- Work instruction
Each line of the listing below that includes "Figure" must be copied.

- Stored data

==========

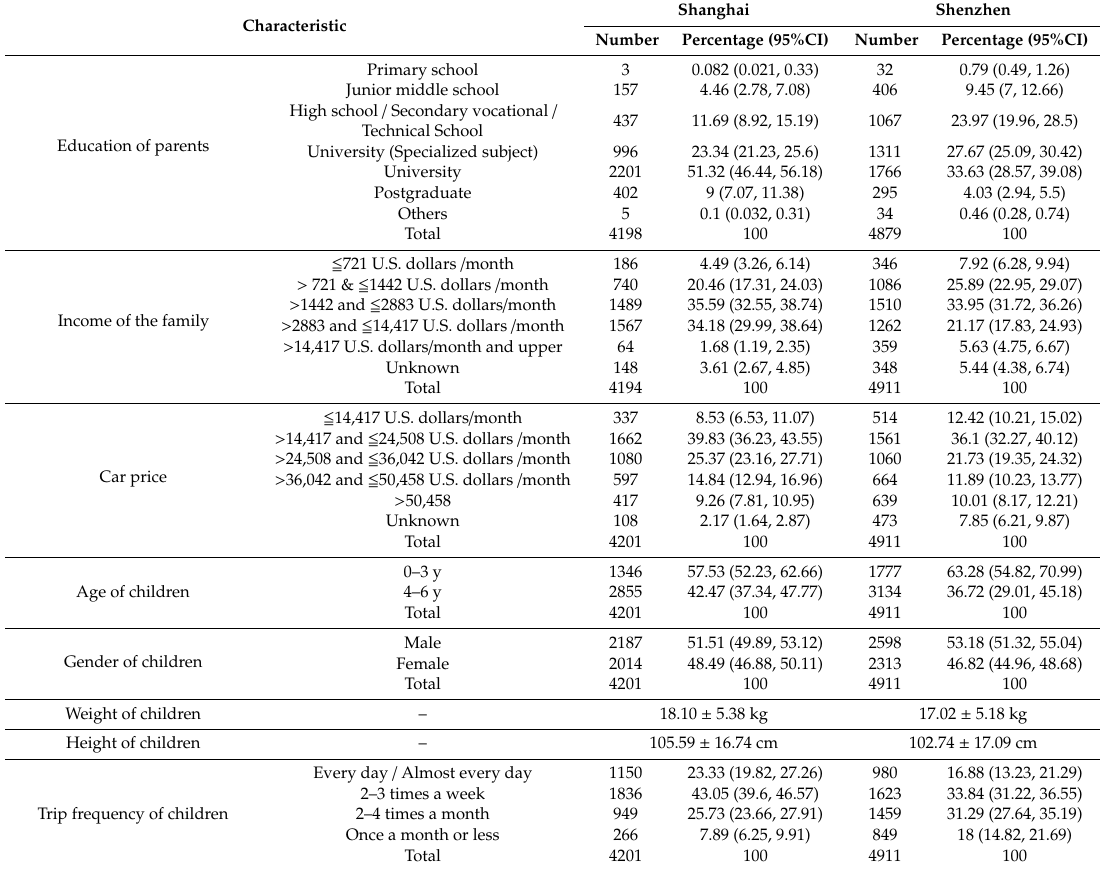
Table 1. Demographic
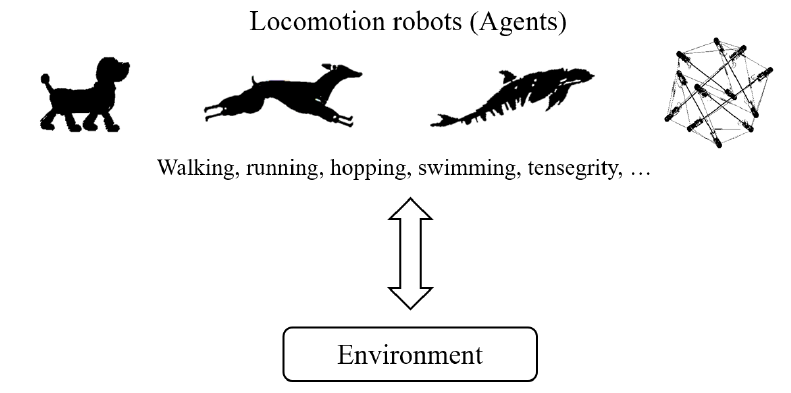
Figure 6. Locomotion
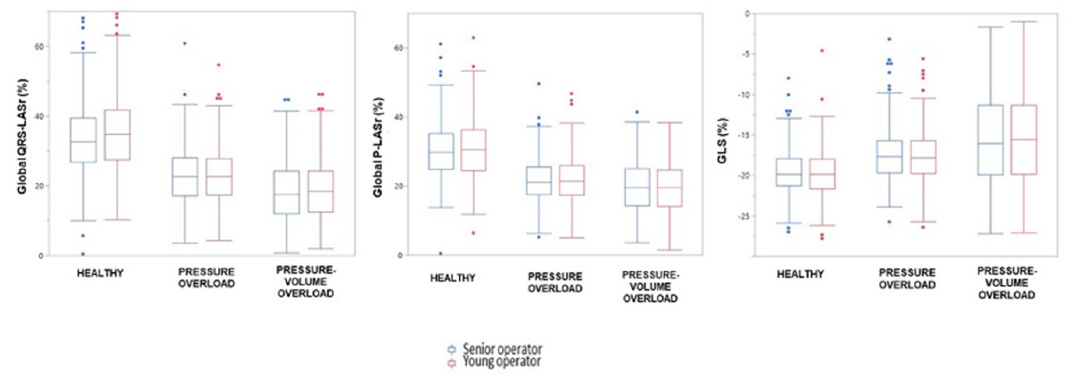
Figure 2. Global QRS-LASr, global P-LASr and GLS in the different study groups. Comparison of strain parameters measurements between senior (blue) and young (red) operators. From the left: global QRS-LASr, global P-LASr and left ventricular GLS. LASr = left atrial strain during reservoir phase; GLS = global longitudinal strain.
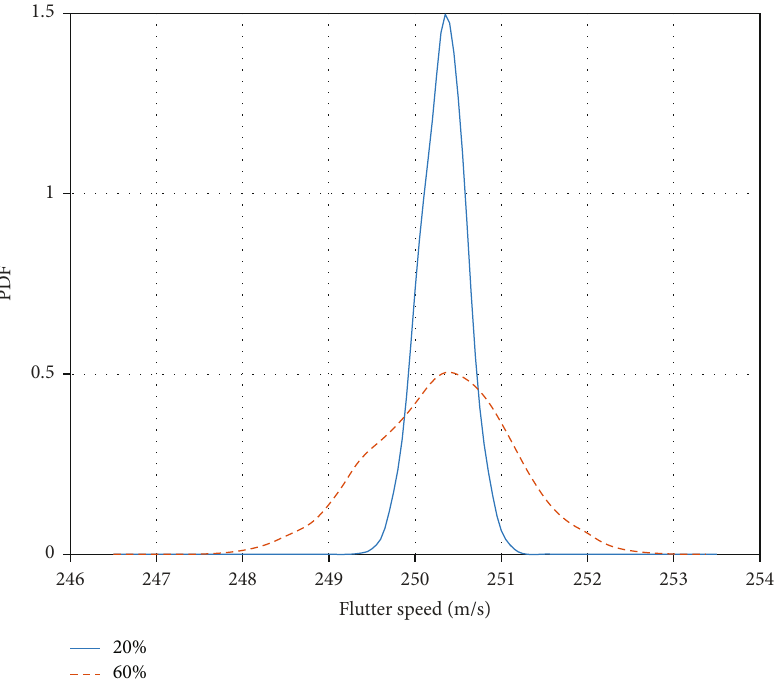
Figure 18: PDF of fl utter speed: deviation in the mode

==========

- Reply to the task
Figure 6. Locomotion
Figure 2. Global QRS-LASr, global P-LASr and GLS in the different study groups. Comparison of strain parameters measurements between senior (blue) and young (red) operators. From the left: global QRS-LASr, global P-LASr and left ventricular GLS. LASr = left atrial strain during reservoir phase; GLS = global longitudinal strain.
Figure 18: PDF of fl utter speed: deviation in the mode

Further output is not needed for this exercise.